#### Description of the task:
Reproduce all the entries precisely.

#### Transcribed page contents:

---

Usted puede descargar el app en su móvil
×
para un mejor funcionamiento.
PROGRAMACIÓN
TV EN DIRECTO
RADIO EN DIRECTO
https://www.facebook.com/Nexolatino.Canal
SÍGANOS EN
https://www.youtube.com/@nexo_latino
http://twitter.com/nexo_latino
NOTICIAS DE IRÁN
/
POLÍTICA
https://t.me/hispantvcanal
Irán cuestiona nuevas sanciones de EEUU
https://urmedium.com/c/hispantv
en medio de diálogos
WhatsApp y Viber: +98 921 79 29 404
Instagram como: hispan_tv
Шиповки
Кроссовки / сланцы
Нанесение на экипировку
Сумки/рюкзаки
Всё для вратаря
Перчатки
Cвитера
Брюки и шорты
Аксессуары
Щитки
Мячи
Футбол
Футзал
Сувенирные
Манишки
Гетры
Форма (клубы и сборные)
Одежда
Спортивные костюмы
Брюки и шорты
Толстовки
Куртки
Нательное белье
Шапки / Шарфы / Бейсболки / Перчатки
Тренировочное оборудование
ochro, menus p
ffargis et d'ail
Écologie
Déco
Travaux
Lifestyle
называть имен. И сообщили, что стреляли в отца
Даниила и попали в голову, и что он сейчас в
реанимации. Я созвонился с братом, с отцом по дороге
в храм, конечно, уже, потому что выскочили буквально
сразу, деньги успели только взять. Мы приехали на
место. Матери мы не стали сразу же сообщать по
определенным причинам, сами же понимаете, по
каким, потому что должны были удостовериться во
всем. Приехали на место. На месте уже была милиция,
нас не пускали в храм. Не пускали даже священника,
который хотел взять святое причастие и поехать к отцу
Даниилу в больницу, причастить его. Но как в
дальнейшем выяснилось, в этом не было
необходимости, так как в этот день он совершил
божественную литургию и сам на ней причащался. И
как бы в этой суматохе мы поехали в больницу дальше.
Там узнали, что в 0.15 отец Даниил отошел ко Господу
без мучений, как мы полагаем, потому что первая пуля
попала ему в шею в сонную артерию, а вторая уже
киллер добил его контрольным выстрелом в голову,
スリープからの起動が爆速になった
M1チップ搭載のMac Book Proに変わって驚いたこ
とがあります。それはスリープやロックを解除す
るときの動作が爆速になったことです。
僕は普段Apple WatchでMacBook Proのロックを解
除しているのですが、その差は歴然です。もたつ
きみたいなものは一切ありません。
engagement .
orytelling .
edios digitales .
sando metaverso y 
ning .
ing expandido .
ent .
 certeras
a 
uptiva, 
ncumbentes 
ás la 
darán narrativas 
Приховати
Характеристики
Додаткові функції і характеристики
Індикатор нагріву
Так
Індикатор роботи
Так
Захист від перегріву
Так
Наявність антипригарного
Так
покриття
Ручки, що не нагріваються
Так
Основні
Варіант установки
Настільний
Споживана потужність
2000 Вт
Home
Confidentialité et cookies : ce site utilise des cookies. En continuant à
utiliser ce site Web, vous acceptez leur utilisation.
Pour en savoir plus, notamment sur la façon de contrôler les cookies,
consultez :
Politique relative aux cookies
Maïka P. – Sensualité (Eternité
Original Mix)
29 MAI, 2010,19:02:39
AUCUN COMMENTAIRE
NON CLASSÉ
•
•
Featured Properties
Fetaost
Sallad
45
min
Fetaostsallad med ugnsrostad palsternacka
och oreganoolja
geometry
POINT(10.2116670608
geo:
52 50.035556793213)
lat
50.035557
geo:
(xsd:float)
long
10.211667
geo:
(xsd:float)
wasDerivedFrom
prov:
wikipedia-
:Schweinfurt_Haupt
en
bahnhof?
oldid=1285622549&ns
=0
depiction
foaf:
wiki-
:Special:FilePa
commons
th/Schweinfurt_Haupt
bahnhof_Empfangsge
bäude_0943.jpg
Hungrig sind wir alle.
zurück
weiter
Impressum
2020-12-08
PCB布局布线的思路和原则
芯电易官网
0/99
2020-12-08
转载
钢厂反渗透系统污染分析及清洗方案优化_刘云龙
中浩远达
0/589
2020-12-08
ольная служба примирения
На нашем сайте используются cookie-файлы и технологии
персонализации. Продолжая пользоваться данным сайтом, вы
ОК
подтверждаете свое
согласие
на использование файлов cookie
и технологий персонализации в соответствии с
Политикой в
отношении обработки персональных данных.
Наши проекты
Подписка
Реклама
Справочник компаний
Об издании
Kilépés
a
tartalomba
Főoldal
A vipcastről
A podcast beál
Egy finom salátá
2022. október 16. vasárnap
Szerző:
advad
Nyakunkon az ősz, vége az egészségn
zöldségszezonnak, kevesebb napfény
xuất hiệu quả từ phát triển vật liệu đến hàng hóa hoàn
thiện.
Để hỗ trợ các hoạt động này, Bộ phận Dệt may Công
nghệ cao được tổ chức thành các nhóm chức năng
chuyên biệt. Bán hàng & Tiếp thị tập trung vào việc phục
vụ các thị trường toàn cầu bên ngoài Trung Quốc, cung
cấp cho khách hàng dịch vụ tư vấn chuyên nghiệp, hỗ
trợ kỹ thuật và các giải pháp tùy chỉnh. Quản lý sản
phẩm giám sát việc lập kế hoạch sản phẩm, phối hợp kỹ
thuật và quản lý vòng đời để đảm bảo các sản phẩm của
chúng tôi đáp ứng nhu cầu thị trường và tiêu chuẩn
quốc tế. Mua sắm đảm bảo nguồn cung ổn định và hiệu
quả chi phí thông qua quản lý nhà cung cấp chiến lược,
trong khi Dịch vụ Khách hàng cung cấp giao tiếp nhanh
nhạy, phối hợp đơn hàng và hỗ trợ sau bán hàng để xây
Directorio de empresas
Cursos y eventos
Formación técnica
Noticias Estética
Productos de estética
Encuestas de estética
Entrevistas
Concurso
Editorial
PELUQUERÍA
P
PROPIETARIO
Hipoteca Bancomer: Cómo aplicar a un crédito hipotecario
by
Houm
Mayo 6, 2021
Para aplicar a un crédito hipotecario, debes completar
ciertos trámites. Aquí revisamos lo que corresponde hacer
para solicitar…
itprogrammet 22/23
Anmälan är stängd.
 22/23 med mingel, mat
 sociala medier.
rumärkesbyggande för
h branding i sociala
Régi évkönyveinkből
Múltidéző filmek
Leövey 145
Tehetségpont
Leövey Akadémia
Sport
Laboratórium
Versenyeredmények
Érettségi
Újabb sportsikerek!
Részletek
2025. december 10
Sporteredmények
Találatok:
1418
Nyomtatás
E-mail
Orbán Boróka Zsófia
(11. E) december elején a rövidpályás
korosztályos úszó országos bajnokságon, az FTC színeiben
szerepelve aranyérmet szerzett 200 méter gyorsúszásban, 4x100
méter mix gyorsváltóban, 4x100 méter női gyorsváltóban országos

---

#### Written response:
Usted puede descargar el app en su móvil
×
para un mejor funcionamiento.
PROGRAMACIÓN
TV EN DIRECTO
RADIO EN DIRECTO
https://www.facebook.com/Nexolatino.Canal
SÍGANOS EN
https://www.youtube.com/@nexo_latino
http://twitter.com/nexo_latino
NOTICIAS DE IRÁN
/
POLÍTICA
https://t.me/hispantvcanal
Irán cuestiona nuevas sanciones de EEUU
https://urmedium.com/c/hispantv
en medio de diálogos
WhatsApp y Viber: +98 921 79 29 404
Instagram como: hispan_tv
Шиповки
Кроссовки / сланцы
Нанесение на экипировку
Сумки/рюкзаки
Всё для вратаря
Перчатки
Cвитера
Брюки и шорты
Аксессуары
Щитки
Мячи
Футбол
Футзал
Сувенирные
Манишки
Гетры
Форма (клубы и сборные)
Одежда
Спортивные костюмы
Брюки и шорты
Толстовки
Куртки
Нательное белье
Шапки / Шарфы / Бейсболки / Перчатки
Тренировочное оборудование
ochro, menus p
ffargis et d'ail
Écologie
Déco
Travaux
Lifestyle
называть имен. И сообщили, что стреляли в отца
Даниила и попали в голову, и что он сейчас в
реанимации. Я созвонился с братом, с отцом по дороге
в храм, конечно, уже, потому что выскочили буквально
сразу, деньги успели только взять. Мы приехали на
место. Матери мы не стали сразу же сообщать по
определенным причинам, сами же понимаете, по
каким, потому что должны были удостовериться во
всем. Приехали на место. На месте уже была милиция,
нас не пускали в храм. Не пускали даже священника,
который хотел взять святое причастие и поехать к отцу
Даниилу в больницу, причастить его. Но как в
дальнейшем выяснилось, в этом не было
необходимости, так как в этот день он совершил
божественную литургию и сам на ней причащался. И
как бы в этой суматохе мы поехали в больницу дальше.
Там узнали, что в 0.15 отец Даниил отошел ко Господу
без мучений, как мы полагаем, потому что первая пуля
попала ему в шею в сонную артерию, а вторая уже
киллер добил его контрольным выстрелом в голову,
スリープからの起動が爆速になった
M1チップ搭載のMac Book Proに変わって驚いたこ
とがあります。それはスリープやロックを解除す
るときの動作が爆速になったことです。
僕は普段Apple WatchでMacBook Proのロックを解
除しているのですが、その差は歴然です。もたつ
きみたいなものは一切ありません。
engagement .
orytelling .
edios digitales .
sando metaverso y 
ning .
ing expandido .
ent .
 certeras
a 
uptiva, 
ncumbentes 
ás la 
darán narrativas 
Приховати
Характеристики
Додаткові функції і характеристики
Індикатор нагріву
Так
Індикатор роботи
Так
Захист від перегріву
Так
Наявність антипригарного
Так
покриття
Ручки, що не нагріваються
Так
Основні
Варіант установки
Настільний
Споживана потужність
2000 Вт
Home
Confidentialité et cookies : ce site utilise des cookies. En continuant à
utiliser ce site Web, vous acceptez leur utilisation.
Pour en savoir plus, notamment sur la façon de contrôler les cookies,
consultez :
Politique relative aux cookies
Maïka P. – Sensualité (Eternité
Original Mix)
29 MAI, 2010,19:02:39
AUCUN COMMENTAIRE
NON CLASSÉ
•
•
Featured Properties
Fetaost
Sallad
45
min
Fetaostsallad med ugnsrostad palsternacka
och oreganoolja
geometry
POINT(10.2116670608
geo:
52 50.035556793213)
lat
50.035557
geo:
(xsd:float)
long
10.211667
geo:
(xsd:float)
wasDerivedFrom
prov:
wikipedia-
:Schweinfurt_Haupt
en
bahnhof?
oldid=1285622549&ns
=0
depiction
foaf:
wiki-
:Special:FilePa
commons
th/Schweinfurt_Haupt
bahnhof_Empfangsge
bäude_0943.jpg
Hungrig sind wir alle.
zurück
weiter
Impressum
2020-12-08
PCB布局布线的思路和原则
芯电易官网
0/99
2020-12-08
转载
钢厂反渗透系统污染分析及清洗方案优化_刘云龙
中浩远达
0/589
2020-12-08
ольная служба примирения
На нашем сайте используются cookie-файлы и технологии
персонализации. Продолжая пользоваться данным сайтом, вы
ОК
подтверждаете свое
согласие
на использование файлов cookie
и технологий персонализации в соответствии с
Политикой в
отношении обработки персональных данных.
Наши проекты
Подписка
Реклама
Справочник компаний
Об издании
Kilépés
a
tartalomba
Főoldal
A vipcastről
A podcast beál
Egy finom salátá
2022. október 16. vasárnap
Szerző:
advad
Nyakunkon az ősz, vége az egészségn
zöldségszezonnak, kevesebb napfény
xuất hiệu quả từ phát triển vật liệu đến hàng hóa hoàn
thiện.
Để hỗ trợ các hoạt động này, Bộ phận Dệt may Công
nghệ cao được tổ chức thành các nhóm chức năng
chuyên biệt. Bán hàng & Tiếp thị tập trung vào việc phục
vụ các thị trường toàn cầu bên ngoài Trung Quốc, cung
cấp cho khách hàng dịch vụ tư vấn chuyên nghiệp, hỗ
trợ kỹ thuật và các giải pháp tùy chỉnh. Quản lý sản
phẩm giám sát việc lập kế hoạch sản phẩm, phối hợp kỹ
thuật và quản lý vòng đời để đảm bảo các sản phẩm của
chúng tôi đáp ứng nhu cầu thị trường và tiêu chuẩn
quốc tế. Mua sắm đảm bảo nguồn cung ổn định và hiệu
quả chi phí thông qua quản lý nhà cung cấp chiến lược,
trong khi Dịch vụ Khách hàng cung cấp giao tiếp nhanh
nhạy, phối hợp đơn hàng và hỗ trợ sau bán hàng để xây
Directorio de empresas
Cursos y eventos
Formación técnica
Noticias Estética
Productos de estética
Encuestas de estética
Entrevistas
Concurso
Editorial
PELUQUERÍA
P
PROPIETARIO
Hipoteca Bancomer: Cómo aplicar a un crédito hipotecario
by
Houm
Mayo 6, 2021
Para aplicar a un crédito hipotecario, debes completar
ciertos trámites. Aquí revisamos lo que corresponde hacer
para solicitar…
itprogrammet 22/23
Anmälan är stängd.
 22/23 med mingel, mat
 sociala medier.
rumärkesbyggande för
h branding i sociala
Régi évkönyveinkből
Múltidéző filmek
Leövey 145
Tehetségpont
Leövey Akadémia
Sport
Laboratórium
Versenyeredmények
Érettségi
Újabb sportsikerek!
Részletek
2025. december 10
Sporteredmények
Találatok:
1418
Nyomtatás
E-mail
Orbán Boróka Zsófia
(11. E) december elején a rövidpályás
korosztályos úszó országos bajnokságon, az FTC színeiben
szerepelve aranyérmet szerzett 200 méter gyorsúszásban, 4x100
méter mix gyorsváltóban, 4x100 méter női gyorsváltóban országos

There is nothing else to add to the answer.